— Task statement —
Leave out the pictures and restate every entry word for word.
[Record set — start]
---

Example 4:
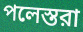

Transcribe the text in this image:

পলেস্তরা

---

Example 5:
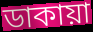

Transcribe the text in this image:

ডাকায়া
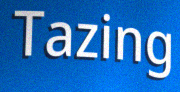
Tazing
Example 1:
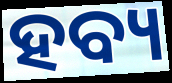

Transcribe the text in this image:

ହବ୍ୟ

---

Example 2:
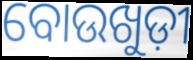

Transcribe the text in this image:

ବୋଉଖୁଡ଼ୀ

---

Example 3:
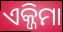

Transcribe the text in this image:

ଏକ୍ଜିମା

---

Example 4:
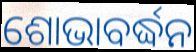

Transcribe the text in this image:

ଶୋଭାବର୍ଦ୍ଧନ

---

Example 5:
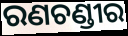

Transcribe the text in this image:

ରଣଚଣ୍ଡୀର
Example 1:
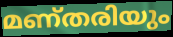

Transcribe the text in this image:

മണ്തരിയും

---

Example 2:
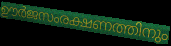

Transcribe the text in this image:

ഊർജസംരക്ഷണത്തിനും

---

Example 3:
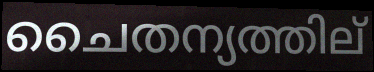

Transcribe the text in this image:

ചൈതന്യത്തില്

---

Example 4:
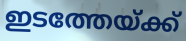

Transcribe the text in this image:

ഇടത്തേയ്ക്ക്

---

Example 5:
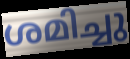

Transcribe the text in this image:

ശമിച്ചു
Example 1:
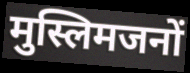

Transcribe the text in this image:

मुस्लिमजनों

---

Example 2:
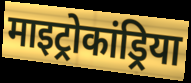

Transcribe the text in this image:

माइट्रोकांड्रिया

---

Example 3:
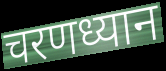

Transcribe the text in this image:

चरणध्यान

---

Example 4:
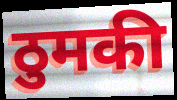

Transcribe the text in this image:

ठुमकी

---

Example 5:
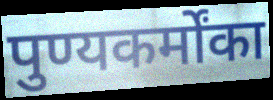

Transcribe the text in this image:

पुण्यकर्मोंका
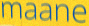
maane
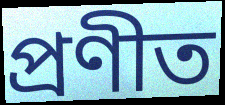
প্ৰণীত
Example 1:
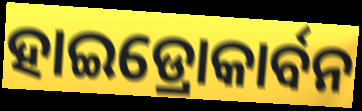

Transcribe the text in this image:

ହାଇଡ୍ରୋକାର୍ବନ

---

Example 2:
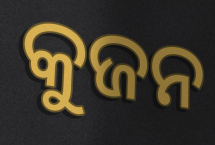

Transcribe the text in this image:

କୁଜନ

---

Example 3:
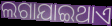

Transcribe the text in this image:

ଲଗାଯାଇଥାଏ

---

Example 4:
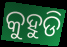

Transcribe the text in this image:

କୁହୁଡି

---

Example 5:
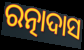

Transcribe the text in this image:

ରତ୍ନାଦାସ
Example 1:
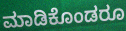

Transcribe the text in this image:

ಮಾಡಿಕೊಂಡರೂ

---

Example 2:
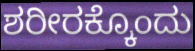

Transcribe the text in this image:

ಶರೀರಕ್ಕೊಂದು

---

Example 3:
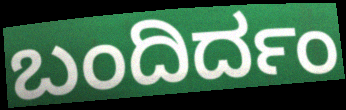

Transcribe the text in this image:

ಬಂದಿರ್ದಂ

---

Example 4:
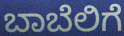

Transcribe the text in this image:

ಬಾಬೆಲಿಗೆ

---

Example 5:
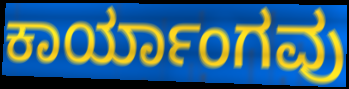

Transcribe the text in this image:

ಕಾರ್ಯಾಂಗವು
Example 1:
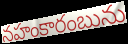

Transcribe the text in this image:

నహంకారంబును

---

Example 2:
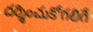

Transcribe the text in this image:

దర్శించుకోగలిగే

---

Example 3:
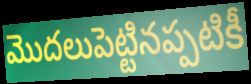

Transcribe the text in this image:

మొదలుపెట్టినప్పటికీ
[Record set — finish]
— Task response —
---

Example 4:

Transcribe the text in this image:

পলেস্তরা

---

Example 5:

Transcribe the text in this image:

ডাকায়া
Tazing
Example 1:

Transcribe the text in this image:

ହବ୍ୟ

---

Example 2:

Transcribe the text in this image:

ବୋଉଖୁଡ଼ୀ

---

Example 3:

Transcribe the text in this image:

ଏକ୍ଜିମା

---

Example 4:

Transcribe the text in this image:

ଶୋଭାବର୍ଦ୍ଧନ

---

Example 5:

Transcribe the text in this image:

ରଣଚଣ୍ଡୀର
Example 1:

Transcribe the text in this image:

മണ്തരിയും

---

Example 2:

Transcribe the text in this image:

ഊർജസംരക്ഷണത്തിനും

---

Example 3:

Transcribe the text in this image:

ചൈതന്യത്തില്

---

Example 4:

Transcribe the text in this image:

ഇടത്തേയ്ക്ക്

---

Example 5:

Transcribe the text in this image:

ശമിച്ചു
Example 1:

Transcribe the text in this image:

मुस्लिमजनों

---

Example 2:

Transcribe the text in this image:

माइट्रोकांड्रिया

---

Example 3:

Transcribe the text in this image:

चरणध्यान

---

Example 4:

Transcribe the text in this image:

ठुमकी

---

Example 5:

Transcribe the text in this image:

पुण्यकर्मोंका
maane
প্ৰণীত
Example 1:

Transcribe the text in this image:

ହାଇଡ୍ରୋକାର୍ବନ

---

Example 2:

Transcribe the text in this image:

କୁଜନ

---

Example 3:

Transcribe the text in this image:

ଲଗାଯାଇଥାଏ

---

Example 4:

Transcribe the text in this image:

କୁହୁଡି

---

Example 5:

Transcribe the text in this image:

ରତ୍ନାଦାସ
Example 1:

Transcribe the text in this image:

ಮಾಡಿಕೊಂಡರೂ

---

Example 2:

Transcribe the text in this image:

ಶರೀರಕ್ಕೊಂದು

---

Example 3:

Transcribe the text in this image:

ಬಂದಿರ್ದಂ

---

Example 4:

Transcribe the text in this image:

ಬಾಬೆಲಿಗೆ

---

Example 5:

Transcribe the text in this image:

ಕಾರ್ಯಾಂಗವು
Example 1:

Transcribe the text in this image:

నహంకారంబును

---

Example 2:

Transcribe the text in this image:

దర్శించుకోగలిగే

---

Example 3:

Transcribe the text in this image:

మొదలుపెట్టినప్పటికీ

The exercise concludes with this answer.